Under the headline, “Burned out by the pandemic, 3 in 10 healthcare workers consider leaving the profession,” and the subhead, “After a year of trauma, doctors, nurses and other health workers are struggling to cope,” the Post’s William Wan wrote that, “In wrenching interviews, nurses, doctors, technicians — and even administrative staff and dental hygienists who haven’t directly treated covid-19 patients — explained the impulse to quit and the emotional wreckage the pandemic has left in their lives. It’s not just the danger they’ve endured, they say. Many talked about the betrayal and hypocrisy they feel from the public they have sacrificed so much to save — their clapping and hero-worship one day, then refusal to wear masks and take basic precautions the next, even if it would spare health workers the trauma of losing yet another patient,” he wrote.

The key question in the survey was this: “As a result of the covid-19 pandemic, have you considered no longer working in healthcare, or not?” And 29 percent of respondents said that they’ve considered leaving the field.

Wan wrote that “In wrenching interviews, nurses, doctors, technicians — and even administrative staff and dental hygienists who haven’t directly treated covid-19 patients — explained the impulse to quit and the emotional wreckage the pandemic has left in their lives. It’s not just the danger they’ve endured, they say. Many talked about the betrayal and hypocrisy they feel from the public they have sacrificed so much to save — their clapping and hero-worship one day, then refusal to wear masks and take basic precautions the next, even if it would spare health workers the trauma of losing yet another patient.”
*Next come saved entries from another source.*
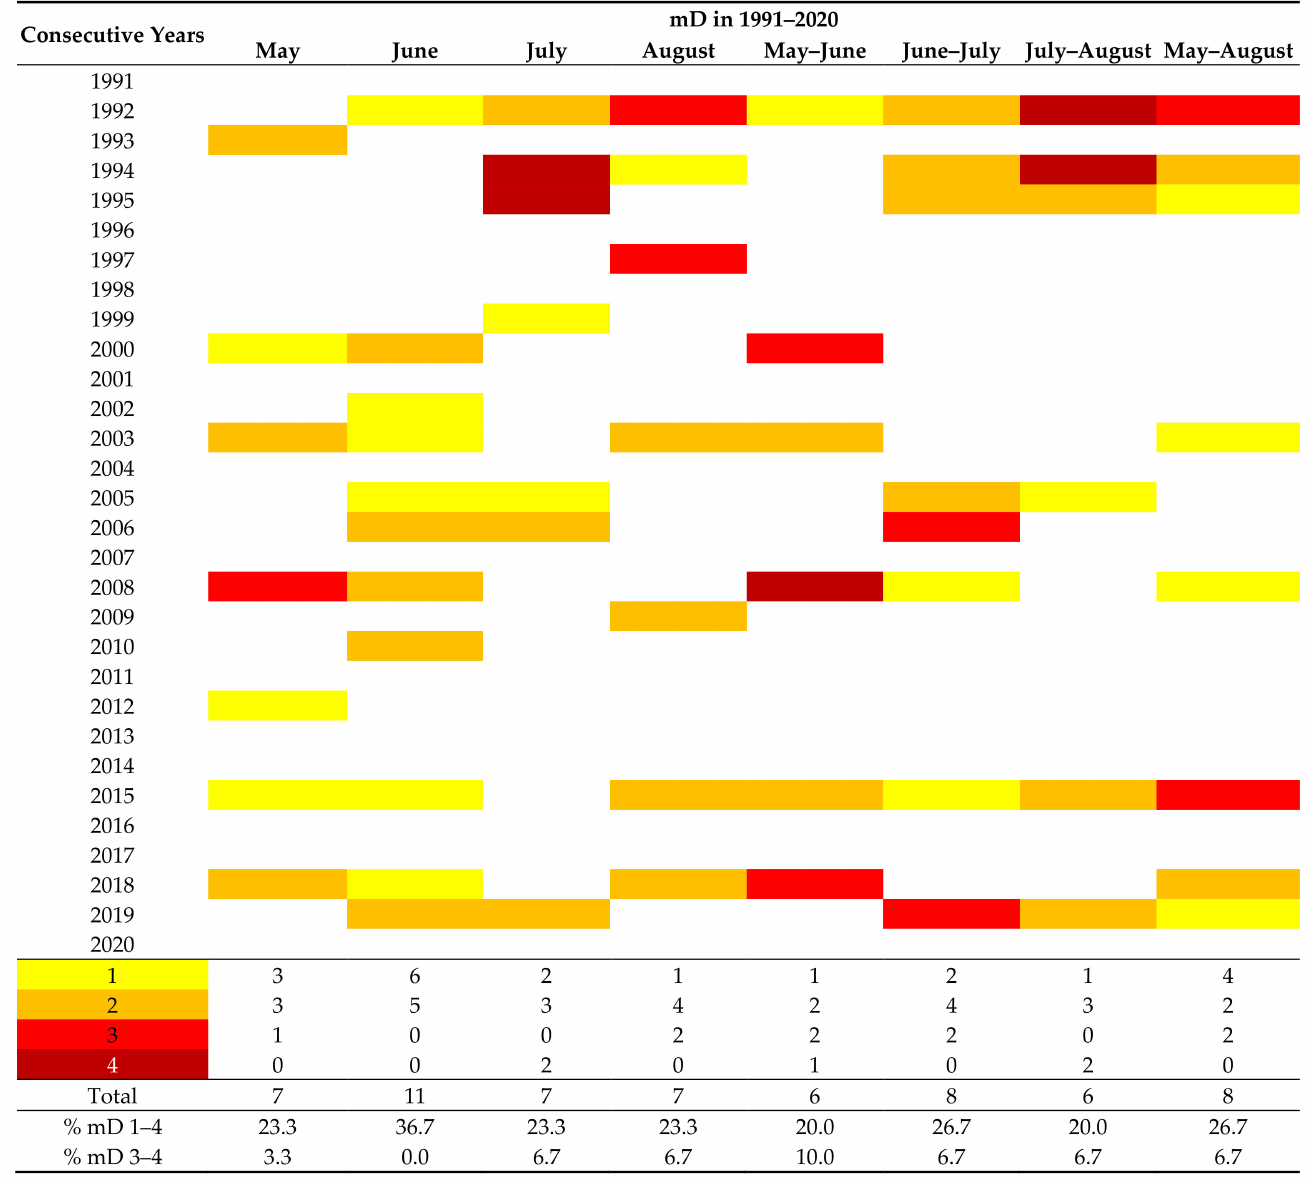
Figure 2. Occurrence of meteorological droughts (mD) determined on the base of the SPI during the period of active plant growth and development (May–August) in the region of Bydgoszcz in 1991–2020. The colors illustrate the level of drought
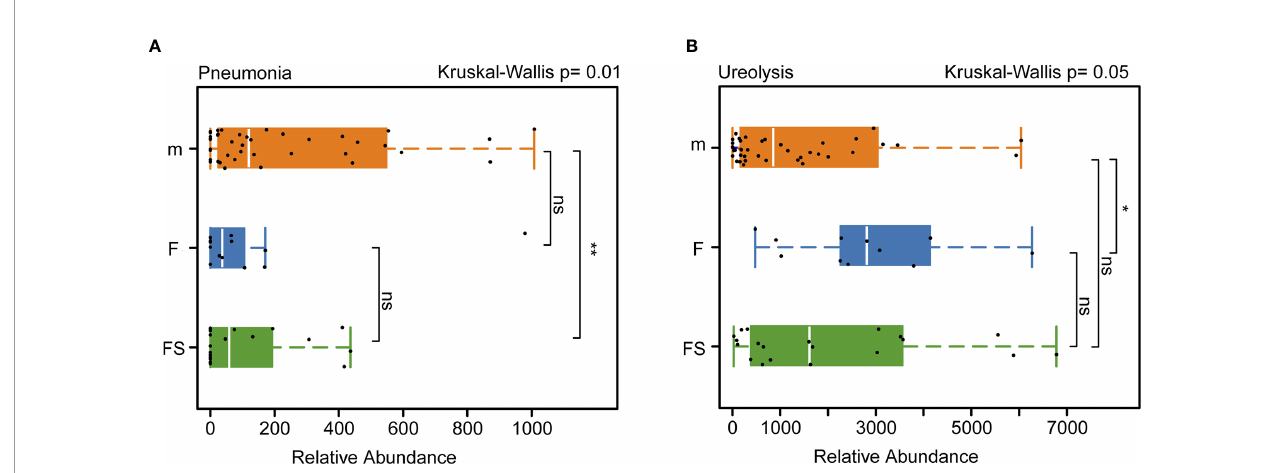
FIGURE 5 | Analysis of the function of intestinal bacteria that affect newborns health. (A) Relative abundance of intestinal bacteria related to septicemia in three groups. (B) Relative abundance of intestinal bacteria related to ureolysis in three groups. fs, supplemented formula group (n = 22); f, standard formula group (n = 13); m, breastfeeding group (n = 48). *(p < 0.05); **(p < 0.01); ns, no signi fi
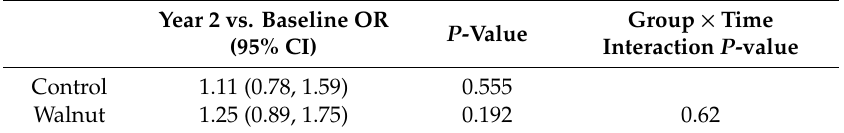
Table 4. Marginal logistic model using generalized estimating equations (GEE) for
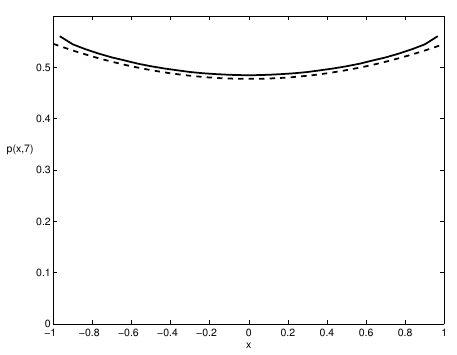
Figure 1. Numerical solution of the integral formulation for the McFadden interval distribution at quasi-equilibrium (solid line), and the exact solution at equilibrium (dashed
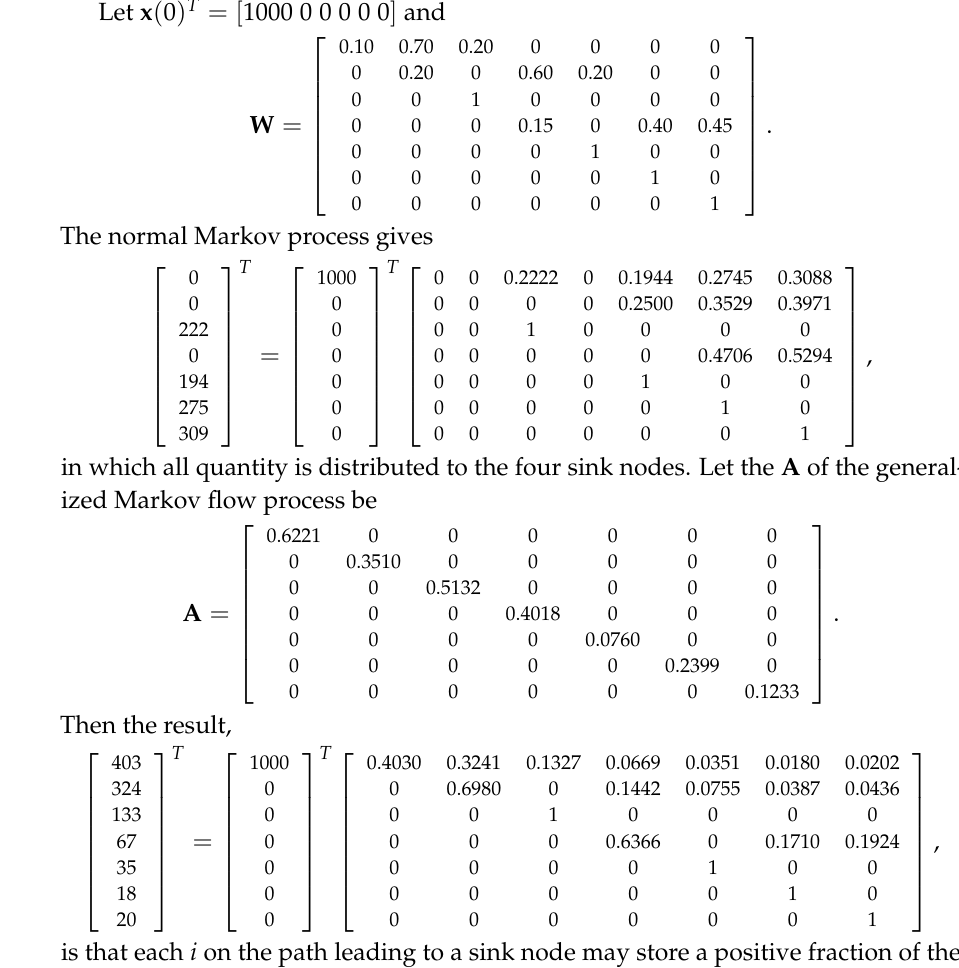
> 0 loops are not ii w ii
Wan interviewed physicians, nurses, and other healthcare professionals. “Most of us got into this to save lives. But when death is blowing around you like a tornado and you can’t make a dent in any of it, it makes you question whether you’re making any difference,” Megan Brunson, a night-shift nurse in Dallas, told him.

Meanwhile, “The Post-KFF poll found a majority of health-care workers say they feel respected by the general public and patients they interact with. At the same time, about 6 in 10 health-care workers say most Americans are not taking enough precautions to prevent the spread of covid-19, and about 7 in 10 say the United States has done a “poor” or “only fair” job handling the pandemic.”

There is a broader context to this crisis, Want noted. “Experts warn the looming lack of medical professionals could make health care more expensive, less accessible and worse in quality as those remaining are asked to do more in an already overtaxed system,” he wrote. “According to studies and industry estimates, as many as 1 million nurses could retire by 2030 and the country could be short an estimated 130,000 doctors by then. The large numbers of doctors and nurses wanting to quit are also the early warnings of festering, unaddressed psychic wounds among health-care workers.

If left untreated, experts worry they could lead to widespread incidents of post-traumatic stress disorder, anxiety, depression, substance abuse and suicide for a group that has already sacrificed so much to get the nation through this pandemic.”

Interestingly, the Post/KFF survey found that, the younger the cohort, the higher the percentage of healthcare workers who reported feeling burned out. While only 27 percent of healthcare workers ages 65 and over reported feeling burned out, 43 percent of those aged 50-64 said so; 57 percent of those aged 40-49 said so; 61 percent of healthcare workers aged 30-39 said so; and fully 69 percent of healthcare workers aged 18-29 reported feeling burned out.